In case you’ve been living under a rock, it’s been revealed that securities regulations galore were broken by MF Global, and those violations contributed mightily to the bankruptcy. Some $1.2 Billion of supposedly “segregated” client money is “missing.” Well, isn’t it obvious that it was stolen, most likely by the people who had access to it, took it out of the accounts, and then continued to send out statements that indicated it was still there? Is that “legal”? Does anyone in high finance know what “legal” means anymore? Does anyone care?
We are four years into the greatest financial calamity in human history, and not one single person in any high position of responsibility in the banking industry, including people who have stipulated in Grand Jury hearings that they knew they were committing fraud on a massive scale, has been prosecuted, let alone convicted or jailed.
The MF Global bankruptcy has demonstrated yet again that insiders and big banksters can steal anything they want without fear of retribution. Oh yes, Jon Corzine is going to be called in front of a CONgressional inquiry, and rest assured CONgress will tell Mr. Corzine they are very angry at him, and they really really mean to get to the bottom of this, and there will be lots of CONgressional faces making lots of definitive statements for the cameras. But nothing will happen, the money is gone, the perps walked (away.) The bankruptcy Trustee has locked up the clients’ remaining funds while the margin calls (calls to those very same clients for additional funds) continue. To call the conduct of this affair “reprehensible” just really doesn’t do it justice.

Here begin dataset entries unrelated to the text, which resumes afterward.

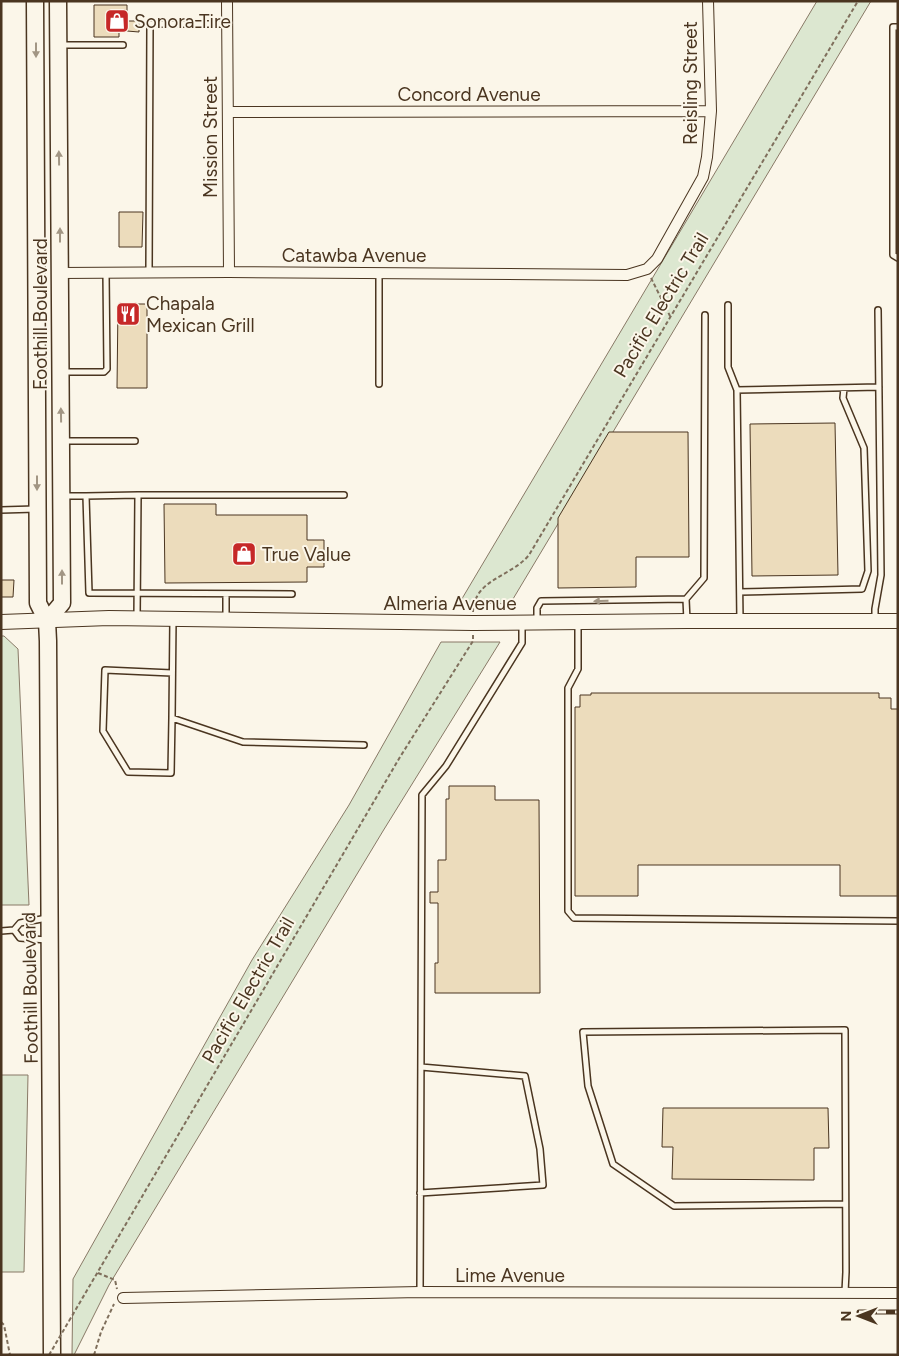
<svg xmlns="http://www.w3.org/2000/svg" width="899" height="1356" font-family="Figtree,sans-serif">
	<rect width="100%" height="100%" fill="#fbf6e9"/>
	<path fill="#dce7d0" stroke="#887966" d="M817,1H871L510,604L460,602Z
		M1,636H4L18,649L29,905H1Z
		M441,642H500L383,831L109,1285L74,1355H72L73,1279L252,960L349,805Z
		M1,1075H28L24,1272H1Z"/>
	<path fill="#ecdcbc" stroke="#4a3520" d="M94,5H127V21H139V32L127,31V23L119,22V37H94Z
		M119,212H143L142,247H119Z
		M118,304H147V388H117Z
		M835,423L838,575L752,576L750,424Z
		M609,432H688L689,557H636V587L558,588V518Z
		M164,504H216V515H307V540H324V567H307V582L165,583Z
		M1,580H14L13,597H1Z
		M591,693H879V698H891V709H898V896H840V865H638V896H575V707H580V695H591Z
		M449,786H495V800H539L540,993H435V963H438V903H430V892H438V860H446V799H449Z
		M663,1108H828L829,1148H814V1180L672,1179L673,1147H662Z"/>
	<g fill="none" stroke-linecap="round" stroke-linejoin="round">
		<defs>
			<path id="lane" d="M898,27H893V255L898,258
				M61,45H123
				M149,272L150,24H227
				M379,273V384
				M728,305V367L737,390L740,620
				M63,372H104L107,369L106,273
				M737,390L879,387
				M64,441H135
				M138,495H344
				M64,496H86L89,593L292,594
				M86,496L138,495L137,618
				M1,510L36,509
				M740,592L862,589L868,571L864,448L843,398L844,388
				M226,594V619
				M173,619L172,718L243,742L364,745
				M687,621L686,599L704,578L705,315
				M875,621V609L881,575L878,310
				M537,622V608L541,601L686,599
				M578,622V669L568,688V911L574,918L898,921
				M172,718L171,773L128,772L103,731L105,670L172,673
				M47,918L20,923L14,930L20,938L47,940
				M1,931L14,930
				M420,1193L543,1185L540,1149L525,1076L421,1067
				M845,1204L674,1206L613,1164L588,1086L583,1032L845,1030L846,1272L845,1292
				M420,1292L422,795L446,766L522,643V623"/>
			<path id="street" d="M227,1L229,272
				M228,112L711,111
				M60,273L229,272L627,275L647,269L657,259L703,177L707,157L711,111L708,1
				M123,1298L420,1292L898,1293"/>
			<path id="secondary" d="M1,622L109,618L473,623L687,621H898"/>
			<path id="primary" d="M35,1L38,603L47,621L48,641L52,1355
				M47,621L62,603L58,1"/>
		</defs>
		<use href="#lane" stroke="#4a3520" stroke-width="8"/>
		<use href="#street" stroke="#4a3520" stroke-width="12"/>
		<use href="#secondary" stroke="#4a3520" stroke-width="16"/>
		<use href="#primary" stroke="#4a3520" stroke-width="19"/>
		<path stroke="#7f6f5c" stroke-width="2" stroke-dasharray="4 2.5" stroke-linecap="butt" d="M651,278L670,316
			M473,612C474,579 511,577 529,555L858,1
			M98,1273L115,1280L117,1289
			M69,1321L400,757L473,641V634
			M1,1322L4,1325L10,1355
			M94,1355L101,1332L114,1304"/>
		<use href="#lane" stroke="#fbf6e9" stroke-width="5"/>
		<use href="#street" stroke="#fbf6e9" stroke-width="10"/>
		<use href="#secondary" stroke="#fbf6e9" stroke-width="14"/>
		<use href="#primary" stroke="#fbf6e9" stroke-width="16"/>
		<defs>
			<path id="rail" d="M859,1312H898"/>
		</defs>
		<use href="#rail" stroke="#4a3520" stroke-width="5"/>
		<use href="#rail" stroke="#fbf6e9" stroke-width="3" stroke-dasharray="9" stroke-linecap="butt"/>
		<path stroke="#7f6f5c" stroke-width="2" stroke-dasharray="4 2.5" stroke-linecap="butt" d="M49,1355L69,1321"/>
	</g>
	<defs><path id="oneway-solid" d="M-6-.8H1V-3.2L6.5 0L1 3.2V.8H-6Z" transform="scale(1.25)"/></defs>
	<g fill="#a29684">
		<use href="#oneway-solid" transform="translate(36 50) rotate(90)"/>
		<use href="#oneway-solid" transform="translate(59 158) rotate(-91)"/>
		<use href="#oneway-solid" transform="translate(60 235) rotate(-90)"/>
		<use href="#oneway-solid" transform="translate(61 415) rotate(-91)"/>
		<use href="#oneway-solid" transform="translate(37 483) rotate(90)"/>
		<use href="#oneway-solid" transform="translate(62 577) rotate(-90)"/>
		<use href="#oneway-solid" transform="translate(601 601) rotate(179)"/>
	</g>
	<defs>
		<symbol id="shop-square" viewBox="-11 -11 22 22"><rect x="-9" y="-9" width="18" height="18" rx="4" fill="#c62828" stroke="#fbf6e9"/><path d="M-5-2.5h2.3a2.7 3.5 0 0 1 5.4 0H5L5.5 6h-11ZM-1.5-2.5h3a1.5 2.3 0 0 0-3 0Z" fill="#fff"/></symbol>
		<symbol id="restaurant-square" viewBox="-11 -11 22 22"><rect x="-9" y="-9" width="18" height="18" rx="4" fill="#c62828" stroke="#fbf6e9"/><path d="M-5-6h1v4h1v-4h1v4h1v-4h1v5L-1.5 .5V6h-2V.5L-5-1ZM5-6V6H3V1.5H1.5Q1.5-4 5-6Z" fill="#fff"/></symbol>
	</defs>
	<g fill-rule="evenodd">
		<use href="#shop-square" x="103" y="7" width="28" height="28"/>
		<use href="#restaurant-square" x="114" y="300" width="28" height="28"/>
		<use href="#shop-square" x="230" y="540" width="28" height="28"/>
	</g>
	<g text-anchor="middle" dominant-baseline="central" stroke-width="4" stroke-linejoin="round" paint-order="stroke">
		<g font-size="19" fill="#4a3520" stroke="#fbf6e9" text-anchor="start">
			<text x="134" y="21">Sonora Tire</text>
			<text x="146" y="303">Chapala<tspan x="146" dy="22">Mexican Grill</tspan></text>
			<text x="262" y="554">True Value</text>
		</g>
		<g font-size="19" fill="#4a3520" stroke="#fbf6e9">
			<text transform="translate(690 83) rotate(-90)">Reisling Street</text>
			<text x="469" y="94">Concord Avenue</text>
			<text transform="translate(210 137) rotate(-90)">Mission Street</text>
			<text x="354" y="255">Catawba Avenue</text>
			<text transform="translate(661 305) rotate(-59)">Pacific Electric Trail</text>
			<text transform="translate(40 314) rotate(-90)">Foothill Boulevard</text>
			<text x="450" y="603">Almeria Avenue</text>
			<text transform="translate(30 988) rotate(-91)">Foothill Boulevard</text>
			<text transform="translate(248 990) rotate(-60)">Pacific Electric Trail</text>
			<text x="510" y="1275">Lime Avenue</text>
		</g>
	</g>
	<rect width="899" height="1356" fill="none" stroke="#4a3520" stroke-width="5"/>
	<g transform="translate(859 1316) rotate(270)" stroke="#fbf6e9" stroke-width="4" paint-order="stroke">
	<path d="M0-4L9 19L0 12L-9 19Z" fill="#4a3520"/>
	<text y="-8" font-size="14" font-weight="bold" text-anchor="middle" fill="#4a3520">N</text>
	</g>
</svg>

This affair has destroyed confidence in the commodities markets, where MFG was a player. Perhaps that was the intent: wave after wave of selling has hit many commodity prices. The money, plus money from the Eurozone, is being frightened into…U.S. Treasuries.

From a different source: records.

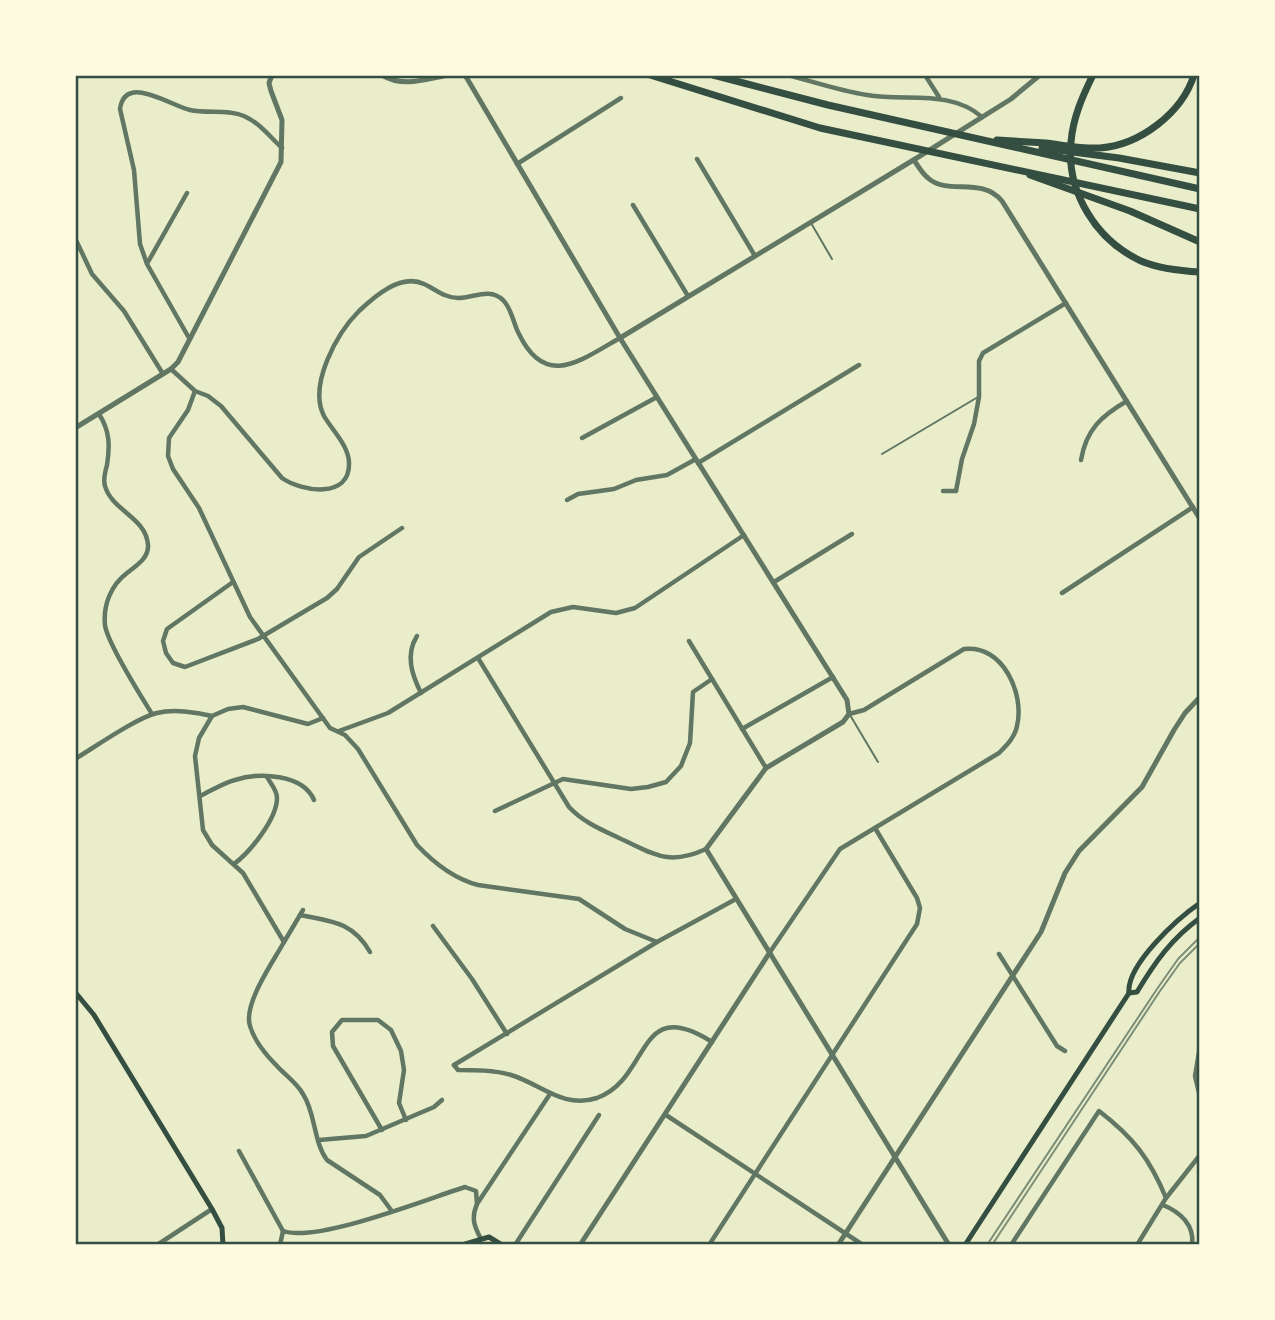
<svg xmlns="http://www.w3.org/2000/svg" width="1275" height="1320" viewBox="0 0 1275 1320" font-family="'IBM Plex Sans',sans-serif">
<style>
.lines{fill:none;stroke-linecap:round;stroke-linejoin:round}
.service{stroke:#617663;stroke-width:2}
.minor{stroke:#617663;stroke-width:4.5}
.tertiary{stroke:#617663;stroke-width:5}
.secondary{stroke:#344e41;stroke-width:5}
.motorway{stroke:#344e41;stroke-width:7}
.tram{stroke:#7c8e77;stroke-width:2}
.rail{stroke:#7c8e77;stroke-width:2}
.neatline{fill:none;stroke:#344e41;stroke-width:2.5}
</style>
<rect width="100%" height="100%" fill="#e9edc9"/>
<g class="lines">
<g class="service">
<polyline points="811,223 832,259"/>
<polyline points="882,454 978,397"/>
<polyline points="850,715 878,762"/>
</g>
<g class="minor">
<path d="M788,75C814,82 841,91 867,95C906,102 950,89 982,117"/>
<polyline points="925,75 939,97"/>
<polyline points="697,159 755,256"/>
<polyline points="517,164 621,98"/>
<polyline points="633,205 688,296"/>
<polyline points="75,238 92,274 124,311 163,374"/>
<polyline points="148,262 187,193"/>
<path d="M189,338L147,264L140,244L134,170L120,109C125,73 171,106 190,110C207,114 228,109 244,116C261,124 269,136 282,148"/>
<path d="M171,369L195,391L208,396L221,406L282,478C302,492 350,499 349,463C349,446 332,430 324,416C308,385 337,333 359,311C375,296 401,273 424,284C435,289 445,298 458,298C474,298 489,287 503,300C512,309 513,323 519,334C546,390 582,359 620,338"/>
<path d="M195,391L188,410L169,438L168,456L173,469L199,508L250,617L330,728L345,735L358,749L417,845C433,862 455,879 478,885L579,899L625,929L657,942"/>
<path d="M99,414C110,431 110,446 107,465C105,472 103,480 105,486C112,511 146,517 148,545C149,558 136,566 127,573C111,585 103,605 105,625C107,643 141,696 152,714"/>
<polyline points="582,438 657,397"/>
<path d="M1081,460C1086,430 1101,416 1127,401"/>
<polyline points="698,463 859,365"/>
<polyline points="943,491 956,491 962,459 974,424 979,397 979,361 983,353 1066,303"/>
<polyline points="567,500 578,494 614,489 636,480 667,475 696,459"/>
<polyline points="233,582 167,629 163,641 166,653 173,663 185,667 258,639 327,598 337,589 359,557 402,528"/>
<polyline points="774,582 852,534"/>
<polyline points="1062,593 1193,507"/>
<path d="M417,636C405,655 412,675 421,693"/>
<polyline points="689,641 766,768"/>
<path d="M478,658L569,807C583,822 600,829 619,838C653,853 667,867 706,849"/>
<path d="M212,716L199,738L195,756L203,830L212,845L243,873L284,942C273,962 243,1004 250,1026C254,1040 267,1056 277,1066C286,1076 296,1082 303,1094C316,1114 313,1141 327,1160L380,1195L391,1210"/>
<polyline points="742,729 833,677"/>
<polyline points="339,731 388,713 551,612 573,607 616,613 635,608 744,535"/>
<path d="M75,759C95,747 136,718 157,713C173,709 196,712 212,716L228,709L243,707L308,724L323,718"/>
<path d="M200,796C211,791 223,783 235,780C259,772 303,774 314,800"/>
<polyline points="495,811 563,779 631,789 648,787 666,782 681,766 690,743 693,692 712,679"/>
<path d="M234,864C250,852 277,819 277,798C277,790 271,784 267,777"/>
<path d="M300,915C331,921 353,922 370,952"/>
<polyline points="433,926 472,979 507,1034"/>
<polyline points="284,942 303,910"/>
<path d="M770,952L840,849L999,753C1007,745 1015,737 1017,726C1025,693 1002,644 964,649L864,710L849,714"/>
<polyline points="999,954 1057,1046 1065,1051"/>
<polyline points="1200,1046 1195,1076 1200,1097"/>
<polyline points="454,1065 657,942 736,899"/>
<path d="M454,1065L458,1070C475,1070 494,1070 511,1075C541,1084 563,1109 597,1098C651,1079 636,993 712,1042"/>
<polyline points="666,1115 863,1245"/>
<polyline points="382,1130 333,1046 332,1032 342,1020 378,1020 391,1030 401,1051 404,1070 399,1103 406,1120"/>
<polyline points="319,1140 366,1136 434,1107 442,1100"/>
<path d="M239,1151L283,1231C317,1243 427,1199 465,1187L476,1191L477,1204"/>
<path d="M1163,1205C1180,1212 1195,1225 1192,1245"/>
<path d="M481,1239C474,1226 471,1218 477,1204L550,1094"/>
<polyline points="157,1245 212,1209"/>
<polyline points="280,1245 283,1231"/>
<polyline points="515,1245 599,1115"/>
<polyline points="709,1245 917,924 920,908 917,898 875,828"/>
<path d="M1011,1245L1099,1111C1133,1137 1150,1159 1166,1198"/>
<polyline points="1137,1245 1166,1198 1200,1155"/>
</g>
<g class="tertiary">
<path d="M382,75C403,88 426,79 449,75"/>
<polyline points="465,75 620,338 847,700 849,714 843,722 766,768 706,849 949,1245"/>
<path d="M914,160C918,166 922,173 928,178C948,196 981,176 1002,201L1200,519"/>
<polyline points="620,338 920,156 1011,99 1040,75"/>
<polyline points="75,428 171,369 178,362 281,162 282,120 271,91 269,83 272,75"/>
<polyline points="580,1245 770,952"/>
<polyline points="838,1245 1041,932 1065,873 1079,851 1142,787 1174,730 1185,713 1200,697"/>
</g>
<g class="secondary">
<polyline points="75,992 94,1015 212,1209 222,1228 223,1245"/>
<path d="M1129,993L1137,992C1155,962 1172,938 1200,918"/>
<polyline points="462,1245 489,1237 502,1245"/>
<path d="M965,1245L1129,993C1126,965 1178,918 1200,903"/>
</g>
<g class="motorway">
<polyline points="650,75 820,128 1200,209"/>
<polyline points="713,75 828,105 1200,189"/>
<path d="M1093,75C1082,97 1073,118 1071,142C1066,192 1096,240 1141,261C1160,269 1180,271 1200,272"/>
<path d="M997,140C1013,141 1029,142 1046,143C1063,145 1082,149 1100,148C1140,145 1182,113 1194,75"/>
<polyline points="1042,148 1119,158 1200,173"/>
<polyline points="1030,175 1130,211 1200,242"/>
</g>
<polyline class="tram" points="992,1245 1160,991 1180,963 1200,943"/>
<polyline class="rail" points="987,1245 1157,989 1178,959 1200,937"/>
</g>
<rect width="1275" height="1320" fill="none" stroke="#fefae0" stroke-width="154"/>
<rect x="77" y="77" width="1121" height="1166" class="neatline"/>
</svg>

In a very related matter, the “Super Committee” failed, as I assured you it would, to come to any agreement on cutting the deficit. It was supposed to fail. It was never meant as anything other than a technique to kick the “deficit crisis” can down the road and head off another impending U.S. debt downgrade. Mission accomplished. The only people who look stupid are the ones who believed it in the first place. The Republicans are already talking about how they will change the law to prevent any meaningful cuts from the defense budget that might otherwise take place under the “automatic cuts” regime. Some automatic cuts, huh? Expect the Dems to rally their forces for a similar effort related to protecting federal entitlement spending. CONgress promised to cut, and no cuts materialized. Ho hum, just another day in America. And that’s that. Where’s the outrage?
The game has always been: last man standing wins. The U.S. is still abusing, and still able to abuse, its position as issuer of the debt-currency of last resort, the USD.
The Eurozone is in full blown banking crisis. In other posts we’ve covered the EZ’s actual needs for new capital and the increasingly outlandish lies they’ve told in recent weeks about where the money was going to come from; in a video interview on CNBC now available on Zerohedge, one analyst states flatly “1 Trillion [Euro, leveraged four times] is not even close” to what they need. When you hear the words “a liquidity run that’s market-driven,” is it time to drive to the bank?
Note in the video how Italy and Spain’s ten year bond yields have recently smashed through the 6% barrier, widely viewed as the breaking point, joining Greece, Ireland, and Portugal [edit: thursday, Belgian ten-year yields have just spiked to 5.72%, having been as low as 4.3% two weeks ago). Remember, the yield on the U.S. ten year is currently two percent, and we are paying about $400 Billion per year in interest expense. Imagine what would happen if our interest rate tripled! It’s simple arithmetic that even Eric Cantor can do. The next time we need funding and there’s no foreign crisis to scare money our way, what will we do? Print, baby, print! That is what many “economists” in Europe are demanding the European Central Bank do.
Change is coming. I promise. Does anybody care?